The way it works is – Google plans to plug the power generated by renewables right into the utility grid, which ensures that Google’s usage does not present net consumption of fossil fuels yet the electricity receives a huge chunk of renewable resources.

Google’s senior vice president of technical infrastructure, Joe Kava was quoted as saying

“We are the largest corporate purchaser of renewable energy in the world, it’s good for the economy, good for business and good for our shareholders.”
The reason why Google is said to be relying on wind supplies is because unlike Carbon-based power, their prices are relatively stable, enabling Google to forecast, prepare better.

In fact, in some places like Chile, renewables are less expensive than the fossil fuels, said Mr. Kava.

A company as enormous as Google getting into renewables is good for the entire industry. With its huge data centers and gigantic computer complexes, Google is definitely among the world’s biggest and fastest-growing new consumers of renewable electricity. To give a quick insight on how big this could be – currently 25% of US electricity goes to business, out of which tech players like Google make up to 2% of it. A recent report suggested that Dominion Virginia Power had an increase in demand by almost 9% from such tech companies.

Google currently owns 13 large data-centers and few smaller ones as well and each data center consists of hundreds and thousands of computers running 24/7.

Jonathan Koomey, a professor in the school of earth, energy, environmental sciences at Stanford said,
“the 5.7 terawatt-hours of electricity Google consumed in 2015 is equal to the output of two 500 megawatt coal plants, and for one company to be doing this is a very big deal. It means other companies of a similar scale will feel pressure to move.”
What this also means for the industry is – when you have corporates with such massive consumption, the production will obviously increase, resulting in lower prices. In fact, Mr. Koomey added,

every time the production is doubled, the cost of solar is reduced by almost 20 percent. Wind goes down 10 to 12 percent.”
This announcement hasn’t come without any criticism. Critics suggested that even though Google might be preparing to move completely towards renewables, it will still have to be dependent on fossil fuels – thanks to the intermittence of wind and sun and the constant demand for stuff like YouTube cat videos.

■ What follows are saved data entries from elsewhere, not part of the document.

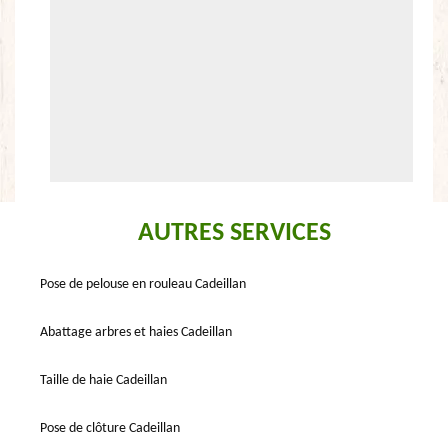
AUTRES SERVICES
Pose de pelouse en rouleau Cadeillan
Abattage arbres et haies Cadeillan
Taille de haie Cadeillan
Pose de clôture Cadeillan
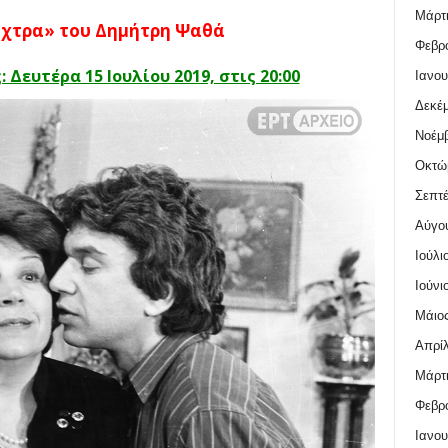
Μάρτι
χτρα» του Δημήτρη Ψαθά
Φεβρο
Δευτέρα 15 Ιουλίου 2019, στις 20:00
Ιανου
Δεκέμ
Νοέμβ
Οκτώ
Σεπτέ
Αύγο
Ιούλι
Ιούνι
Μάιος
Απρίλ
Μάρτι
Φεβρο
Ιανου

“In my mind it’s a P.R. gimmick,” said Chris Warren, vice president of communications at the Institute for Energy Research, a think tank in Washington. “If they think they can actually support themselves with wind and solar panels, they should connect them directly to their data centers.”


Whether Google will actually be able to move 100% on renewables in 2017 is an only time can tell. What we could say is – if Google does manage to accomplish 80% of what it plans, than other big companies will feel pressured to move.